Raven's Eye | Linguistic psychological foundations

Language.

Language is a structure of meanings systematically applied to particular sounds and symbols, which are then consistently related through an organized grammar. The structure and function of language has been studied and discussed in a number of scholarly disciplines. While we recommend that our users maintain a working knowledge of the scholarly literature on language, a few of their conclusions are of particular interest to the use of Raven’s Eye. Therefore, we explain them in these Technicals.

Foremost is the intimate and influential relationship between language, cognition, and perception. For a majority of the 20th Century, scholars debated whether or not our perceptions, and the types and forms of our thoughts about them, are dictated by the concepts available in a particular language. As the scholarship in this area has grown, a consensus has arisen that, in general, variation in the concepts available within a given language on a particular topic influences—but does not absolutely determine—both general variation in the perceptions and experiences that a person may have with respect to that topic, and general variation in the thoughts expressed about those experiences. In other words, while our particular language influences both the specific thoughts we have about a given experience and the manner in which we express these thoughts, the particularities of our language do not preclude us from experiencing aspects of the topic for which we have no words¹.

Lexical Hypothesis.

The lexical hypothesis proposes that languages will contain words for objects, events, and ideas that are common to the experiences of their respective speakers.

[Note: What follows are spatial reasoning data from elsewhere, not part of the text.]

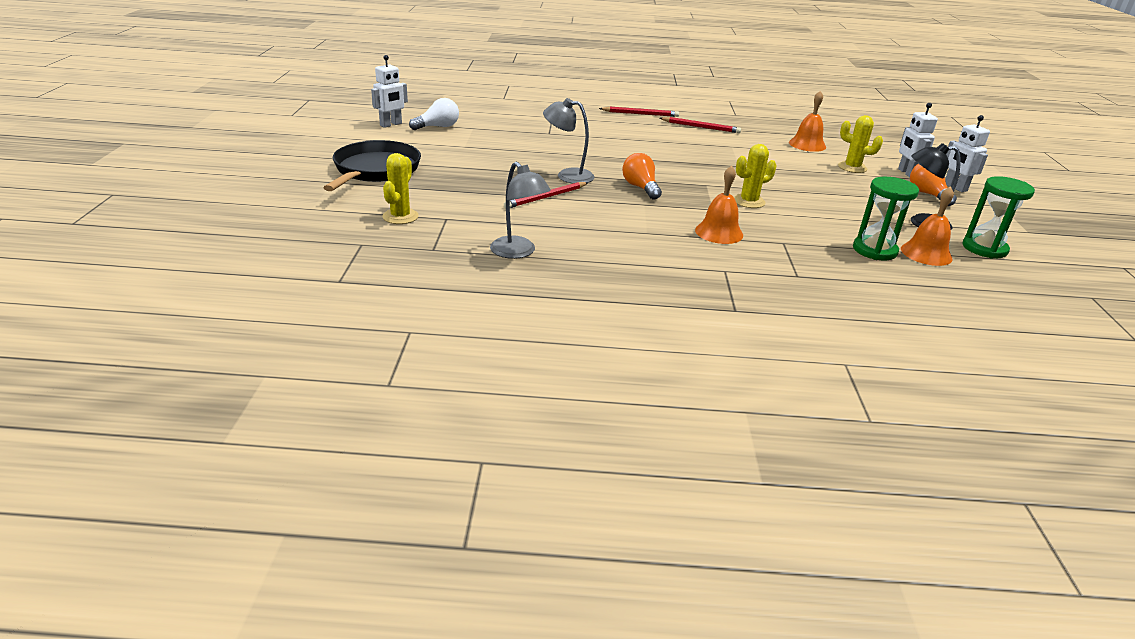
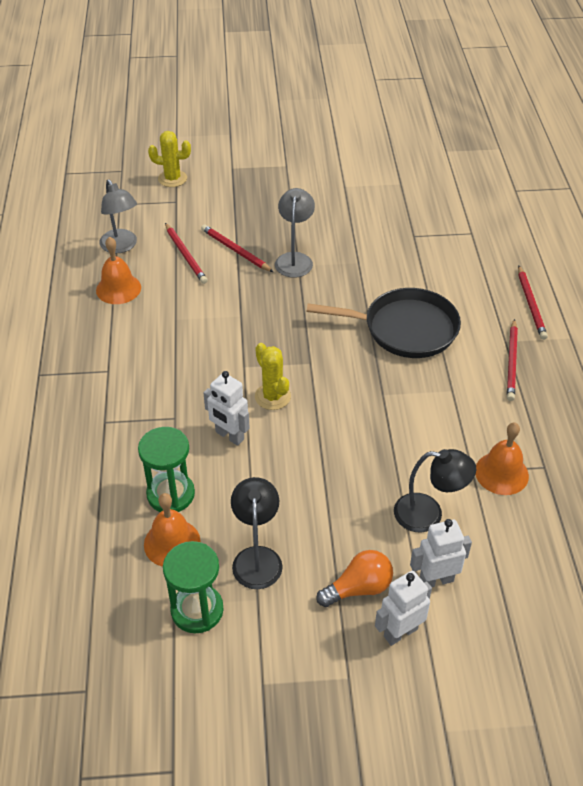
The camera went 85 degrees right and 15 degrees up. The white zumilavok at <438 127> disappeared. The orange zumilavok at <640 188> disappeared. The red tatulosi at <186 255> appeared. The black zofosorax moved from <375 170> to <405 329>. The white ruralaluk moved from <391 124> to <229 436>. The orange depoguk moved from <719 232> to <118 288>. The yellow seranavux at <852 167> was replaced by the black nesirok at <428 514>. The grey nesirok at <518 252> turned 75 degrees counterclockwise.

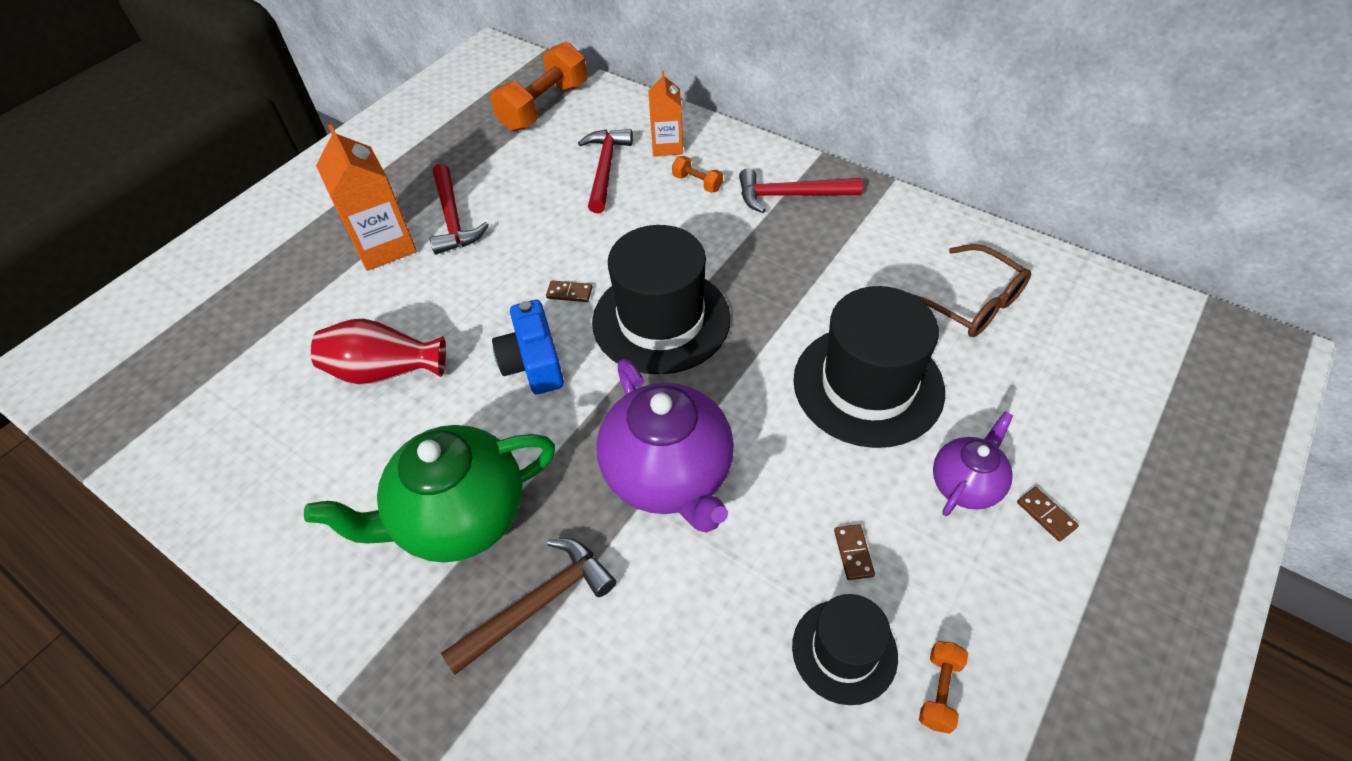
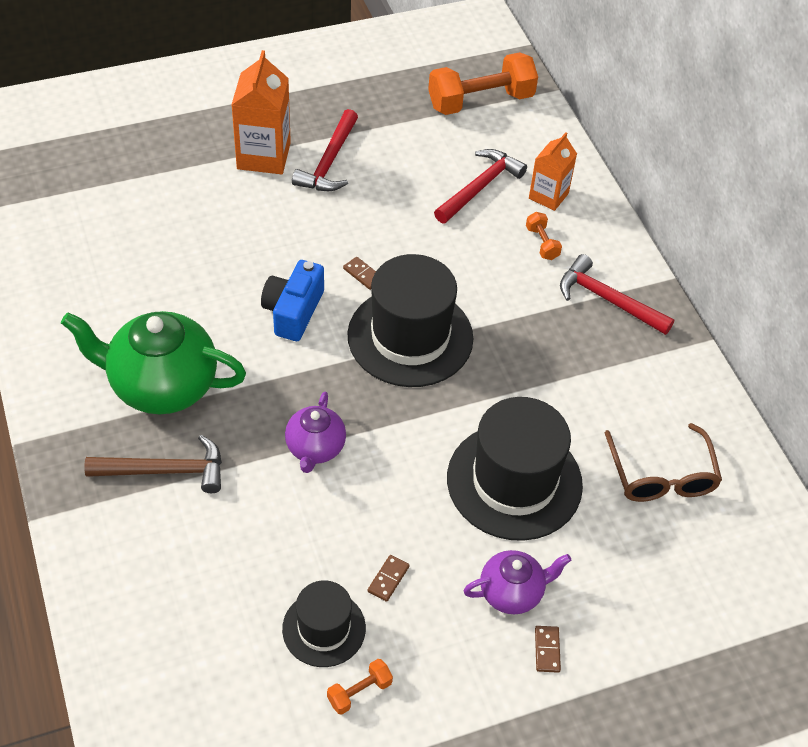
The camera went 30 degrees right and 0 degrees up. The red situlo at <384 371> disappeared. The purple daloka at <669 475> changed to 0.55 times the size.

It further proposes a positive relation between the commonality, centrality, or frequency of an experience to the speakers of a language, and the number of extant words available to describe various aspects of that experience². In this way, the lexical hypothesis proposes that the words and concepts that comprise a given language will be influenced by the everyday experiences and environmental contingencies of those who speak that language.

In psychology, the lexical hypothesis has been utilized to compare the experiences of people within a given language group, and to compare such individually varying traits as cognitive tendencies, motivation, and personality. When applying the lexical hypothesis to individuals, it is the commonality, centrality, or frequency of a particular individual’s experiences or traits compared to the experiences or traits of the group of language speakers, which influences general variation in the type and frequency of particular words expressed. In this way, the lexical hypothesis is extended to propose that variation in the frequency of word usage within a given group of language speakers reflects individual variation in both experiences, and in psychological traits.

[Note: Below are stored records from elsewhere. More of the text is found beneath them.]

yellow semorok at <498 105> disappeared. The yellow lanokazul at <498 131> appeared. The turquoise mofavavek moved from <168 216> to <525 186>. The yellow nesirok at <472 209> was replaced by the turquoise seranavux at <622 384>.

The lexical hypothesis can, therefore, be utilized to identify the relative variation in word or concept use, according to groups, individuals, and experiences.

Language corpora.

A corpus is a collection of written documents; more than one such collection are referred to as corpora. A language corpus is an aggregated body of work, which is gathered together to facilitate the identification of popular words and their forms. Lists or tables of words, parts-of-speech, and other linguistic features are typically derived from such corpora, and are often organized according to their frequency of appearance in the corpus at-hand.

While language corpora serve many functions, in Raven’s Eye, they serve primarily as a background pool of words against which to compare an acquired natural language sample. When combined with the lexical hypothesis, these corpora facilitate the identification of words and themes that are relatively essential to your acquired natural language sample (and, as an extension, to your study).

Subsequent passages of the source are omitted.